Tuesday, April 5, 2016

THE LAST CHAPTER

Chapter 35 is about the short run trade-off between inflation and unemployment. The Phillips curve is the short-run relationship between inflation and unemployment. This idea was first published in 1958 by A.W Phillips in an articled titled "The relationship between Unemployment and the Rate of Change of Money Wages in the United Kingdom". He showed a negative correlation between  the rate of unemployment and the rate of inflation: years with low unemployment tend to have high inflation and years with high unemployment tend to have low inflation. The natural rate of unemployment depends on various features of the labor market (minimum wage laws, market power of unions, etc). The inflation rate depends primarily on growth in the quantity of money controlled by the Fed. Paul Samuelson and Robert Solow reasoned that this correlation arises because low unemployment was associated with high aggregate demand which in turn puts upward pressure on wages and prices throughout the economy.
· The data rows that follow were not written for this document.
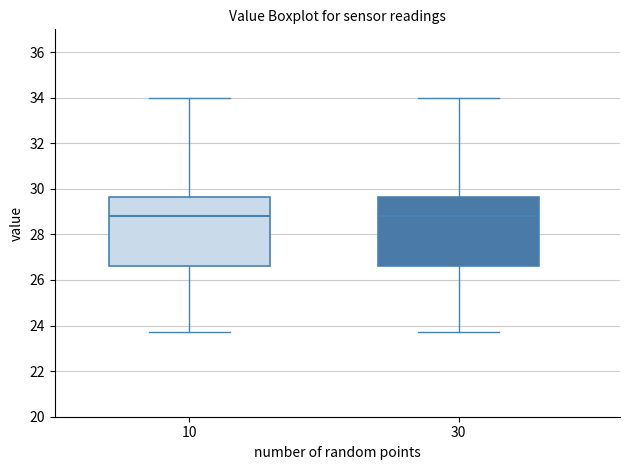

Reading left to right, transcribe this box plot: for each box, give where its median line is, the range the box spans, and where its two whiskers end, as read against the y-axis. The values are not printed on the chart, so give them approximately, as read against the axis.

10: median 28.8, box 26.6 to 29.6, whiskers 23.8 to 34.0
30: median 28.8, box 26.6 to 29.6, whiskers 23.8 to 34.0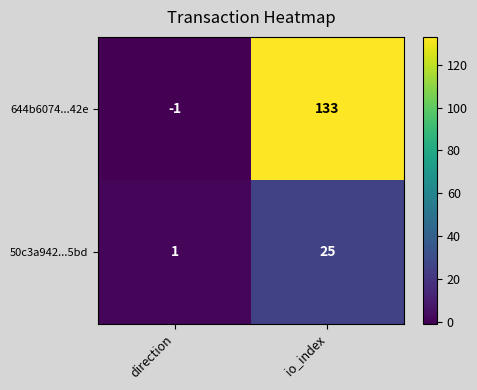

Reading right to left, extract all data points from this chart.

644b6074...42e: 133	-1
50c3a942...5bd: 25	1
The Phillips curve simply shows the combinations of inflation and unemployment that arise in the short run as shifts in the aggregate-demand curve move the economy along the short-run aggregate-supply curve. An increase in the aggregate demand for goods and services leads, in the short run, to a larger output of goods and services and a higher price level. Larger output means greater employment and thus a lower rate of unemployment. Shifts in aggregate demand push inflation and unemployment in opposite directions. If policymakers expand aggregate demand they can lower unemployment but only at the cost of higher inflation. Contracting aggregate demand they can lower inflation but at the cost of temporarily higher unemployment. In the 1960's, however, it was concluded that inflation and unemployment are unrelated in the long run. . The long-run Phillips curve is vertical at the natural rate of unemployment. Monetary policy could be effective in the short run but not in the long run.